Other-Anaphora Resolution in Biomedical Domain

This work is started as my Honours Year Project in SOC, under joint supervision by A/P Tan Chew Lim and Dr. Su Jian.

This work aims at resolve the part-whole/member-collection relation anaphors in bio-medical texts. It utilizes different knowledges such as syntactic, sematic and web-based.

To illustrate, a typical case could be :

The kappa B sequence (GGGACTTTCC) binds a factor, NF-kappa B, that is constitutively found in its functional, DNA binding form only in B lymphocytes. A factor with apparently indistinguishable sequence specificity can be induced in many other cell types, where it is used to regulate inducible gene expression.

In the above two sentences, the red text is the anaphora while its correct antecedent is the orange text. This example is the member-collection (or subset-set) relation. Its potential usage will be ontology building and exploring bridging anaphor resolution.

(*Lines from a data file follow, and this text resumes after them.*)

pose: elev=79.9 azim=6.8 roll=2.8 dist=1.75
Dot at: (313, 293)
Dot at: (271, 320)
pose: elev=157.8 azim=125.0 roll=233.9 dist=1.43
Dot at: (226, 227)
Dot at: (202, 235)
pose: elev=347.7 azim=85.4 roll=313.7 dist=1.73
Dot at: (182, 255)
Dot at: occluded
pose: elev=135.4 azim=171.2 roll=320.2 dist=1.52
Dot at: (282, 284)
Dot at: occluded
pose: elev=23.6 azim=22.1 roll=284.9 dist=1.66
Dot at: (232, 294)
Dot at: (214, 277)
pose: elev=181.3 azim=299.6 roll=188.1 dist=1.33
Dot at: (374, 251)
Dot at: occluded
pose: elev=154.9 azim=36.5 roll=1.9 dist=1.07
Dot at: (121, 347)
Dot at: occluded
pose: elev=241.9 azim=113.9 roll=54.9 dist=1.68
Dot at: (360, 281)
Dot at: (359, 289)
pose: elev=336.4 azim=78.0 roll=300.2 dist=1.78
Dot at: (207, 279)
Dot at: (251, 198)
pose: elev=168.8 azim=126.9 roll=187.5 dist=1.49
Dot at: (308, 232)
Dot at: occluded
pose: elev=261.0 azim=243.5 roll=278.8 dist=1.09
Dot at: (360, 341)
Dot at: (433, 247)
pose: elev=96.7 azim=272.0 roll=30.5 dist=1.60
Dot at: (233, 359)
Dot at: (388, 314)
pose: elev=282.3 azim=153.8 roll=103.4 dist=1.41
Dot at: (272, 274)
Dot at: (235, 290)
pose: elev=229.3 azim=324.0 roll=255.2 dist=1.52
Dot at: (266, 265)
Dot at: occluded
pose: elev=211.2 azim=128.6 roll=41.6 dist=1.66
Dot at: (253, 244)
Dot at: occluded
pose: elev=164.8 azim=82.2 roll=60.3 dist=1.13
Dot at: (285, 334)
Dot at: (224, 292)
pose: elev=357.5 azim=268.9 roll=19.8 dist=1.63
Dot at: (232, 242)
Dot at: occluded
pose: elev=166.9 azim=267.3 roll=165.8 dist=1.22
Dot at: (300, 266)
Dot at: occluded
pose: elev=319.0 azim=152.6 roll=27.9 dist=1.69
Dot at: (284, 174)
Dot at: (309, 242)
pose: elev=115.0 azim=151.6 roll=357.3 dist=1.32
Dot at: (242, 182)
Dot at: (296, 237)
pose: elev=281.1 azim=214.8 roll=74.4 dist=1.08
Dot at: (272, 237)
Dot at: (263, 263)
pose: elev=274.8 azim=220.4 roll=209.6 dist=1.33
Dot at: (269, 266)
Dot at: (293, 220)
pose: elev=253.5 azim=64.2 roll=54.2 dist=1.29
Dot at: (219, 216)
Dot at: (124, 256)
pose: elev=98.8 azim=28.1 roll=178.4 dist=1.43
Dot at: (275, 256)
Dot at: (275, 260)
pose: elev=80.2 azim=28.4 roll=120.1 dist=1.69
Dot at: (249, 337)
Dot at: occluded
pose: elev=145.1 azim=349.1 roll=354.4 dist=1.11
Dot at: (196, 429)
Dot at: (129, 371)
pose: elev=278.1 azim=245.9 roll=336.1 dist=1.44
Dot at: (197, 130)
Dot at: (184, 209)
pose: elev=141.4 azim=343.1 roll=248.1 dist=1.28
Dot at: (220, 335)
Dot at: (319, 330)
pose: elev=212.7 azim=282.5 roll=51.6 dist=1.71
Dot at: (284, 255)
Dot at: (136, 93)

During the HYP period, I have implemented a system using sytactic and manually selected patterns. The report is available here and the poster for presentation is here.

In the first year of my graduate study, I have extended the system with automatically mined patterns. This part is published in COLING 2008 as a full paper. The paper is here. Presentation slides are here.

After Coling, I further extened the system with pattern normalization and pattern pruning. This part of work is submitted to Journal of Biomedical Infomatics special issue. It is still under review.